I want to know about unmanaged resources. Can anyone please give me a basic idea?

+1  A: 

The basic difference between a managed and unmanaged resource is that the garbage collector knows about all managed resources, at some point in time the GC will come along and clean up all the memory and resources associated with a managed object. The GC does not know about unmanaged resources, such as files, stream and handles, so if you do not clean them up explicitly in your code then you will end up with memory leaks and locked resources.

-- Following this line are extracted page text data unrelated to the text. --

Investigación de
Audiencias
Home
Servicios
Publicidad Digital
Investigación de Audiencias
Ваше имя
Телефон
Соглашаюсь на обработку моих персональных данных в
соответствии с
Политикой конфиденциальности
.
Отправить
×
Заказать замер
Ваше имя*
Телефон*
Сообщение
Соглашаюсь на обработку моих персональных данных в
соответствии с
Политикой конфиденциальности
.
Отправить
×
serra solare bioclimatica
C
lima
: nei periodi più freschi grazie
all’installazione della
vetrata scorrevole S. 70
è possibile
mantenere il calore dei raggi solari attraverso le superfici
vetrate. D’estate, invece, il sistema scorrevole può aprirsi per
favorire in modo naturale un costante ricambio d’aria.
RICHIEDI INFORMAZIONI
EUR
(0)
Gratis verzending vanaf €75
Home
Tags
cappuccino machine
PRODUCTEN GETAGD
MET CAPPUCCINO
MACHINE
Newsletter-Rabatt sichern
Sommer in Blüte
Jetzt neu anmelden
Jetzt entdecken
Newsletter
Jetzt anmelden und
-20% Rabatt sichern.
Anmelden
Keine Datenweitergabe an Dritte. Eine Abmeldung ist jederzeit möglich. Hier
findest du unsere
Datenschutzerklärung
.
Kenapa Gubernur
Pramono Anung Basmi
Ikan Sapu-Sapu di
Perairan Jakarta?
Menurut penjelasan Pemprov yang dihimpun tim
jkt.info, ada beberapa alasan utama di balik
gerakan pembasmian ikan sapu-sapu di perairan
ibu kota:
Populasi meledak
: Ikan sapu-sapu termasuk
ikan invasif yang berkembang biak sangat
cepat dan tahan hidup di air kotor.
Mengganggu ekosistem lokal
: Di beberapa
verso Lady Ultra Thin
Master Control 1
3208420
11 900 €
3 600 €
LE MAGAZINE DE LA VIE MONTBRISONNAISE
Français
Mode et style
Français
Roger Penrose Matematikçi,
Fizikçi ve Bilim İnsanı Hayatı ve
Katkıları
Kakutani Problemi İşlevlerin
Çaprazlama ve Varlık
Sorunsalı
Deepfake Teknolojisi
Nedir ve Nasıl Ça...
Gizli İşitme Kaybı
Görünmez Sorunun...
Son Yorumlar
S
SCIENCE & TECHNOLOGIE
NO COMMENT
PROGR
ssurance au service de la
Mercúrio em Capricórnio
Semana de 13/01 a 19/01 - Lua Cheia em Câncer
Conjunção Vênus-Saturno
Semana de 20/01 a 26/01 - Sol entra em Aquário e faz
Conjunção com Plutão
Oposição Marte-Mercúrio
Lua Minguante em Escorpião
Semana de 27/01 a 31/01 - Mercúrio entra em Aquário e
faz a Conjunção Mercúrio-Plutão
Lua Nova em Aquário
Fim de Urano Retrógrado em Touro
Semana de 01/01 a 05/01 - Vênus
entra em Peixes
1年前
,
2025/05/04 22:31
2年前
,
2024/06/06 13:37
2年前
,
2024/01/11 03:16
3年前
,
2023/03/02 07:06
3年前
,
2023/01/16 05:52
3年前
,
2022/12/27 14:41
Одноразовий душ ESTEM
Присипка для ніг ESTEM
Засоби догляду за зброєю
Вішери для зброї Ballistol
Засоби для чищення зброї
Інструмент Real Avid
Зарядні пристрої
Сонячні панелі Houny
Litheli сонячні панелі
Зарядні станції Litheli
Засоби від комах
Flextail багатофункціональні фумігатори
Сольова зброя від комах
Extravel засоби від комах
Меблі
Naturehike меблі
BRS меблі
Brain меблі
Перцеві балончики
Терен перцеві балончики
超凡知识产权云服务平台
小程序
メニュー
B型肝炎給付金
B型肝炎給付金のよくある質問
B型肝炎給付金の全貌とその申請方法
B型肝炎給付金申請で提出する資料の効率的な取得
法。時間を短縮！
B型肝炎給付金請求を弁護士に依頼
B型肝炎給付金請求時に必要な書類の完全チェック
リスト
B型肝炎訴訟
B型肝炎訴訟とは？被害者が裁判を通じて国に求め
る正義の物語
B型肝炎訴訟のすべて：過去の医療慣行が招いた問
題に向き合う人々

Stolen from here, feel free to read the entire post.

Marko
+2  A: 

Unmanaged resources are those that run outside the .NET runtime (CLR)(aka non-.NET code.) For example, a call to a DLL in the Win32 API, or a call to a .dll written in C++.

David Stratton
+4  A: 

Managed resources basically means "managed memory" that is managed by the garbage collector. When you no longer have any references to a managed object (which uses managed memory), the garbage collector will (eventually) release that memory for you.

Unmanaged resources are then everything that the garbage collector does not know about. For example:

  • Open files
  • Open network connections
  • Unmanaged memory
  • In XNA: vertex buffers, index buffers, textures, etc.

Normally you want to release those unmanaged resources before you lose all the references you have to the object managing them. You do this by calling Dispose on that object, or (in C#) using the using statement which will handle calling Dispose for you.

If you neglect to Dispose of your unmanaged resources correctly, the garbage collector will eventually handle it for you when the object containing that resource is garbage collected (this is "finalization"). But because the garbage collector doesn't know about the unmanaged resources, it can't tell how badly it needs to release them - so it's possible for your program to perform poorly or run out of resources entirely.

If you implement a class yourself that handles unmanaged resources, it is up to you to implement Dispose and Finalize correctly.

Andrew Russell
Open Database connection comes under which category?Managed / Unmanaged?
Dev
+1 Other answers miss the important point that you are calling Dispose on a *managed* object that internally handles the freeing up of the unmanaged resource it wraps (e.g. file handle, GDI+ bitmap, ...) and that if you access unmanaged resources directly (PInvoke etc.) you need to handle that.
Hightechrider
Thanks a lot everyone :)
Dev
@Dev: Unmanaged - as the GC doesn't know about it (assuming you are not using some hypothetical in-managed-memory database). But the connection object *itself* might not hold an unmanaged resource. Presumably the database connection uses an open file or network connection *somewhere* - but it is *possible* that another object (other than the connection object) is handling that unmanaged resource (perhaps your database library caches connections). Check the documentation and see where it asks you to call `Dispose` or use `using`.